After former Marion County Sheriff Chris Blair dropped out of the race for sheriff in July following charges of perjury and official misconduct, the remaining two candidates say they hope to put the agency back on the right path.
Either Democratic candidate Dennis McFatten or Republican candidate Billy Woods will become Marion County Sheriff on Nov. 8, and they both admit there have been past administrative problems in the agency.
Following Blair’s exit, Gov. Rick Scott appointed current interim Sheriff Emery Gainey, former director of law enforcement relations, victim services and criminal justice at the Florida attorney general’s office.
A point on which McFatten and Woods agree is that the use of excessive force is not a problem in the Marion County Sheriff’s Office anymore.
“It’s not an issue here,” Woods said. “It occurs. The key to it is that when it does occur, you handle it swiftly, correct it, eliminate it and ensure that the public knows it.”
McFatten discussed the importance of supervising officers and educating them as soon as signs of what could be construed as excessive force become apparent.
Woods and McFatten also agree the public needs to understand that officers are human and not perfect.
“Law enforcement is a tough job,” McFatten said. “It really is. We have a split second to make decisions, whereas everybody else can sit back and watch it on the news and make a decision. We call that the ‘Monday morning quarterbacking.’”
He’s a member of Progressive Union Missionary Baptist Church, where he is a deacon, Sunday school teacher and trustee. He is also a member of the Rotary Club of Belleview and the Community Network, and he is vice-chair of the Governor’s West Ocala Neighborhood Revitalization Council.
McFatten decided to run for sheriff about 10 months ago after receiving calls from people who were unhappy with the direction in which the agency was headed. He said he made the decision because of his love of the agency.
He said the biggest issues facing the sheriff’s office in 2017 are budgetary, something he said needs to be worked out with county commissioners.
Woods is a member of Meadowbrook Church. He is also involved with All About You Women’s Boutique, a non-profit organization to help women with breast cancer, and Relay For Life. Woods is also a board member for Marion County Senior Services and for the Public Safety Assistance Trust.
He decided to run for sheriff more than two years ago because, like McFatten, he did not like the direction in which the sheriff’s office was headed. He said he felt that it was time for him to bring something new to the agency.
Woods said that the biggest issue facing the Marion County Sheriff’s Office in 2017 is the low starting pay for deputies, which he believes can be improved through collaboration with county commissioners.
Where they stand on…
McFatten said he believes in the Second Amendment.
“We can’t be everywhere all the time to protect you,” he said. “So you have to protect yourself.”

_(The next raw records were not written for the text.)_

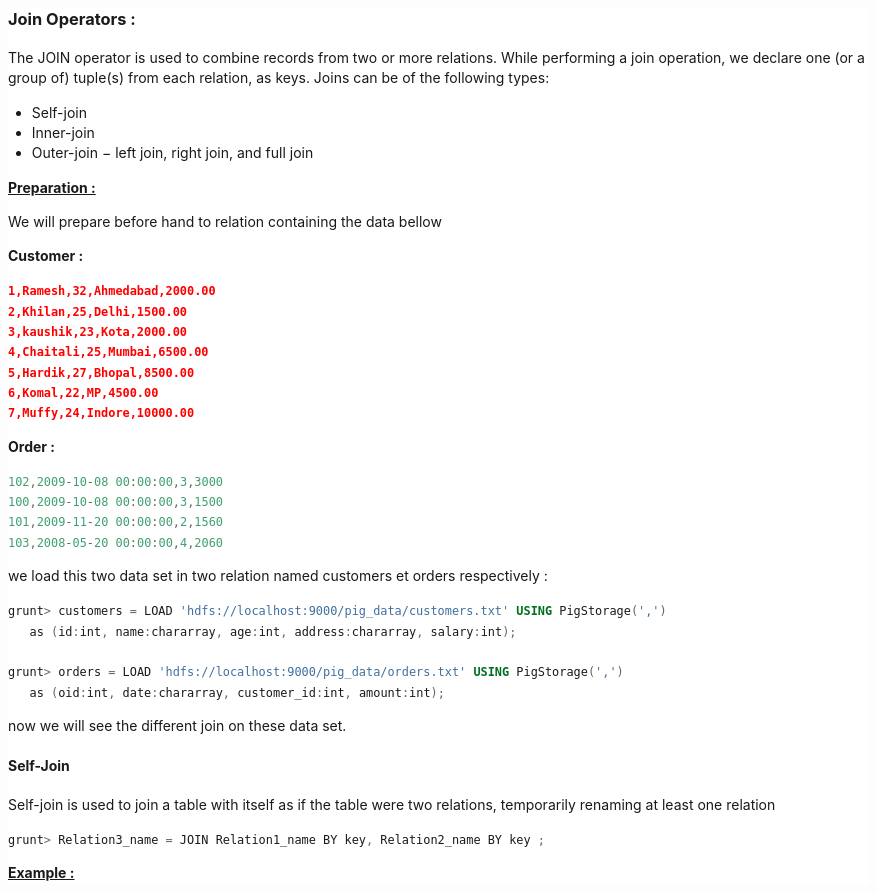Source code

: ### Join Operators :

The JOIN operator is used to combine records from two or more relations. While performing a join operation, we declare one (or a group of) tuple(s) from each relation, as keys. Joins can be of the following types:

- Self-join
- Inner-join
- Outer-join − left join, right join, and full join

**<u>Preparation :</u>**

We will prepare before hand to relation containing the data bellow

**Customer :**

```json
1,Ramesh,32,Ahmedabad,2000.00
2,Khilan,25,Delhi,1500.00
3,kaushik,23,Kota,2000.00
4,Chaitali,25,Mumbai,6500.00 
5,Hardik,27,Bhopal,8500.00
6,Komal,22,MP,4500.00
7,Muffy,24,Indore,10000.00
```

**Order :**

```powershell
102,2009-10-08 00:00:00,3,3000
100,2009-10-08 00:00:00,3,1500
101,2009-11-20 00:00:00,2,1560
103,2008-05-20 00:00:00,4,2060
```

we load this two data set in two relation named customers et orders respectively :

```powershell
grunt> customers = LOAD 'hdfs://localhost:9000/pig_data/customers.txt' USING PigStorage(',')
   as (id:int, name:chararray, age:int, address:chararray, salary:int);
  
grunt> orders = LOAD 'hdfs://localhost:9000/pig_data/orders.txt' USING PigStorage(',')
   as (oid:int, date:chararray, customer_id:int, amount:int);
```

now we will see the different join on these data set.

#### Self-Join

Self-join is used to join a table with itself as if the table were two relations, temporarily renaming at least one relation

```powershell
grunt> Relation3_name = JOIN Relation1_name BY key, Relation2_name BY key ;

```

**<u>Example :</u>**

However, he said that certain people, such as terrorists and the mentally ill, should not have access to guns — an issue he said needs to be worked out on a federal level.
Woods also said he believes in the Second Amendment.

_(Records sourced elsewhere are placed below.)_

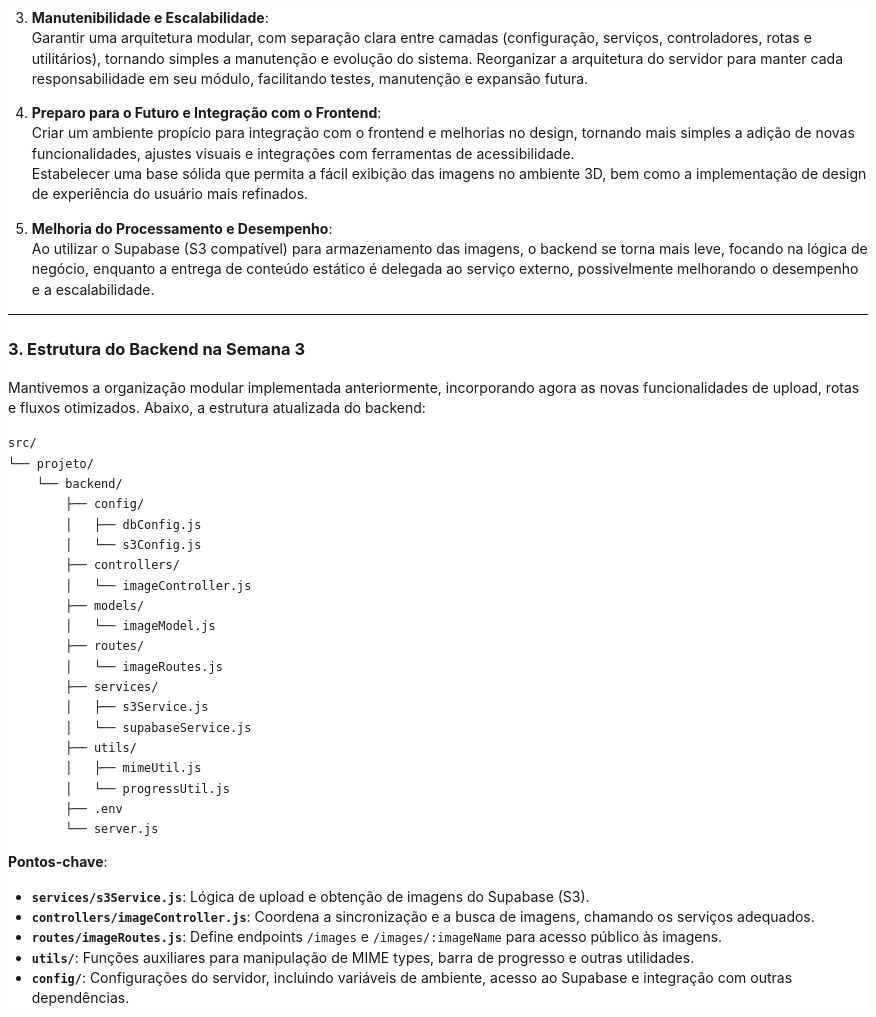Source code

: 3. **Manutenibilidade e Escalabilidade**:  
   Garantir uma arquitetura modular, com separação clara entre camadas (configuração, serviços, controladores, rotas e utilitários), tornando simples a manutenção e evolução do sistema. Reorganizar a arquitetura do servidor para manter cada responsabilidade em seu módulo, facilitando testes, manutenção e expansão futura.

4. **Preparo para o Futuro e Integração com o Frontend**:  
   Criar um ambiente propício para integração com o frontend e melhorias no design, tornando mais simples a adição de novas funcionalidades, ajustes visuais e integrações com ferramentas de acessibilidade.  
   Estabelecer uma base sólida que permita a fácil exibição das imagens no ambiente 3D, bem como a implementação de design de experiência do usuário mais refinados.

5. **Melhoria do Processamento e Desempenho**:  
   Ao utilizar o Supabase (S3 compatível) para armazenamento das imagens, o backend se torna mais leve, focando na lógica de negócio, enquanto a entrega de conteúdo estático é delegada ao serviço externo, possivelmente melhorando o desempenho e a escalabilidade.

---

### 3. **Estrutura do Backend na Semana 3**

Mantivemos a organização modular implementada anteriormente, incorporando agora as novas funcionalidades de upload, rotas e fluxos otimizados. Abaixo, a estrutura atualizada do backend:

```bash
src/
└── projeto/
    └── backend/
        ├── config/
        │   ├── dbConfig.js
        │   └── s3Config.js
        ├── controllers/
        │   └── imageController.js
        ├── models/
        │   └── imageModel.js
        ├── routes/
        │   └── imageRoutes.js
        ├── services/
        │   ├── s3Service.js
        │   └── supabaseService.js
        ├── utils/
        │   ├── mimeUtil.js
        │   └── progressUtil.js
        ├── .env
        └── server.js
```

**Pontos-chave**:  
- **`services/s3Service.js`**: Lógica de upload e obtenção de imagens do Supabase (S3).  
- **`controllers/imageController.js`**: Coordena a sincronização e a busca de imagens, chamando os serviços adequados.  
- **`routes/imageRoutes.js`**: Define endpoints `/images` e `/images/:imageName` para acesso público às imagens.  
- **`utils/`**: Funções auxiliares para manipulação de MIME types, barra de progresso e outras utilidades.  
- **`config/`**: Configurações do servidor, incluindo variáveis de ambiente, acesso ao Supabase e integração com outras dependências.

He said he believes every law-abiding U.S. citizen has the right to bear, possess, buy and own guns.
Stand Your Ground
McFatten did not comment on Stand Your Ground.

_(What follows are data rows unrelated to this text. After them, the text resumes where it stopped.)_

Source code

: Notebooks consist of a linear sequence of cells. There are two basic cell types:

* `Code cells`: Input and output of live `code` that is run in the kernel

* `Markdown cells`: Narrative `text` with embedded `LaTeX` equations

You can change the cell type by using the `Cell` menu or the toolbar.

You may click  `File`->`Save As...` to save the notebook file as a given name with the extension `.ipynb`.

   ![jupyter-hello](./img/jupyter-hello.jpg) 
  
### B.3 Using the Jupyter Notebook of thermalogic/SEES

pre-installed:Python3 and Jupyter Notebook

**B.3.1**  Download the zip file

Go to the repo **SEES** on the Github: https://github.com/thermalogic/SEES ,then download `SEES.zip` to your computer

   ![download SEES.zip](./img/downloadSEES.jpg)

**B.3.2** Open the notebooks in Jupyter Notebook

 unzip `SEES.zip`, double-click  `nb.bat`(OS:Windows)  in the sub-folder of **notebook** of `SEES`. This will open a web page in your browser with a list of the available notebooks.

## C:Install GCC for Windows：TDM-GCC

Woods said that Stand Your Ground is a good law, but there are exceptions.
“We have the right to defend ourselves,” Woods said. “Just like anything we put in place, there are people who abuse it and take it the wrong way.”
Decriminalization of marijuana possession in small amounts
McFatten and Woods both said that the cost of putting people in jail for possessing marijuana is a factor to consider.
McFatten said the cost outweighs the crime itself.
“As sheriff of Marion County, we don’t make the laws; we just enforce them. So we have to abide by the laws,” he said. “To look at some different options when it comes to decriminalizing them and making small amounts a civil citation is very much in the forefront.”
Woods had a similar view, saying the cost of jailing individuals for possession of marijuana is something to take into consideration.
Making possession of small amounts of marijuana a civil offense reduces the jail population and therefore cuts costs, he said.
While he does not encourage the use of marijuana, Woods said, “we do need to move forward in society.”
Why should you vote for each candidate?
“The individual that’s going to be the next sheriff of Marion County should have a working knowledge of the Marion County Sheriff’s Office,” McFatten said. “I have that working knowledge.”
McFatten said he believes he can be the sheriff that Marion County residents want and one that’s going to do “the best job of anybody” and “hit the ground running.”
Woods cited his education, training, experience and leadership as reasons to vote for him as sheriff of Marion County.
“I think it’s important as a leader that we not only be a servant but also make sure that we are a steward for the people which we serve,” he said.